Ah, thanks, I didn't realise that Andrew pulls in the kexec patches.
> 
> On 12/13/23 at 08:40am, James Gowans wrote:
> ......
> > This has been tested by doing a kexec on x86_64 and aarch64.
> 
> Hi James,
> 
> Thanks for this great patch. My colleagues have opened bug in rhel to
> track this and try to veryfy this patch. However, they can't reproduce
> the issue this patch is fixing. Could you tell more about where and how
> to reproduce so that we can be aware of it better? Thanks in advance.

Sure! The TL;DR is: run a VMX (Intel x86) KVM VM on Linux v6.4+ and do a
kexec while the  KVM VM is still running. Before this patch the system
will triple fault.

In more detail:
Run a bare metal host on a modern Intel CPU with VMX support. The kernel
I was using was 6.7.0-rc5+.
You can totally do this with a QEMU "host" as well, btw, that's how I
did the debugging and attached GDB to it to figure out what was up.

If you want a virtual "host" launch with:

-cpu host -M q35,kernel-irqchip=split,accel=kvm -enable-kvm

Launch a KVM guest VM, eg:

qemu-system-x86_64 \
  -enable-kvm \
  -cdrom alpine-virt-3.19.0-x86_64.iso \
  -nodefaults -nographic -M q35 \
  -serial mon:stdio

While the guest VM is *still running* do a kexec on the host, eg:

kexec -l --reuse-cmdline --initrd=config-6.7.0-rc5+ vmlinuz-6.7.0-rc5+ && \
  kexec -e

The kexec can be to anything, but I generally just kexec to the same
kernel/ramdisk as is currently running. Ie: same-version kexec.

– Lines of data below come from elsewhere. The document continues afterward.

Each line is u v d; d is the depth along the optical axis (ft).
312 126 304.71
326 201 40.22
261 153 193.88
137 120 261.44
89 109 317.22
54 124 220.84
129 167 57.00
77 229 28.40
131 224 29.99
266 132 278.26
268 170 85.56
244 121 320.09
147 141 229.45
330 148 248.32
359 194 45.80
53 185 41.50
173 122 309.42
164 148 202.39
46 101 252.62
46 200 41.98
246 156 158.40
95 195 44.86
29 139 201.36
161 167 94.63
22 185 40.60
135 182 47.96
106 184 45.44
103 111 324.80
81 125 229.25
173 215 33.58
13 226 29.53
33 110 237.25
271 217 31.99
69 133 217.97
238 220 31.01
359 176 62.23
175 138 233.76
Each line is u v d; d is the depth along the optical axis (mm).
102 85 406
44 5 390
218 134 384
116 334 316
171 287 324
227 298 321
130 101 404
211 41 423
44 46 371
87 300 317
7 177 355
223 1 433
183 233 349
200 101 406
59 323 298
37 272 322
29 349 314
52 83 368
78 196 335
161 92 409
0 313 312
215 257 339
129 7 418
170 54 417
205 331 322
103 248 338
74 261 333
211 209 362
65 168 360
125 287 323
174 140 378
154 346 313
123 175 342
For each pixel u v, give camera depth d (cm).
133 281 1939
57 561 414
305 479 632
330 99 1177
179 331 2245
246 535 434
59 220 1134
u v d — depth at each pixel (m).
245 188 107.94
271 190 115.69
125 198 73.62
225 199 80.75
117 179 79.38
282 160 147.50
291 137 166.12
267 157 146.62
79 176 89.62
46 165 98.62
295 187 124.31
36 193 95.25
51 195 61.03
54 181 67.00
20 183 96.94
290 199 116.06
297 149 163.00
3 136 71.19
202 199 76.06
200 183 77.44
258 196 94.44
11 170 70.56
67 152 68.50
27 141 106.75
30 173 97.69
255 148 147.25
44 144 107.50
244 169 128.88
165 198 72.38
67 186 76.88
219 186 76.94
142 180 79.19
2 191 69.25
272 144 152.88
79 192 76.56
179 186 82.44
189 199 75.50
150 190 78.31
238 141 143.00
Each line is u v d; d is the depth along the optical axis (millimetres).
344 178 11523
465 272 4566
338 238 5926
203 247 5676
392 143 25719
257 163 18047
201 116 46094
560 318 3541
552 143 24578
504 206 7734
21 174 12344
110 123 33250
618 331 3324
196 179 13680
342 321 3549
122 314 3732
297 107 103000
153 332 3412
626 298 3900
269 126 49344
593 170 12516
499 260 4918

Before this patch the kexec will get stuck, after this the kexec will go
smoothly and the system will end up in the new kernel in a few seconds.

I hope those steps are clear and you can repro this?

BTW, the reason that it's important for the KVM VM to still be running
when the host does the kexec is because KVM internally maintains a usage
counter and will disable virtualisation once all VMs have been
terminated, via:

__fput(kvm_fd)
  kvm_vm_release
    kvm_destroy_vm
      hardware_disable_all
        hardware_disable_all_nolock
          kvm_usage_count--;
          if (!kvm_usage_count)
            on_each_cpu(hardware_disable_nolock, NULL, 1);

So if all KVM fds are closed then kexec will work because VMXE is
cleared on all CPUs when the last VM is destroyed. If the KVM fds are
still open (ie: QEMU process still exists) then the issue manifests.  It
sounds nasty to do a kexec while QEMU processes are still around but
this is a perfectly normal flow for live update:
1. Pause and Serialise VM state
2. kexec
3. deserialise and resume VMs.
In that flow there's no need to actually kill the QEMU process, as long
as the VM is *paused* and has been serialised we can happily kexec.

JG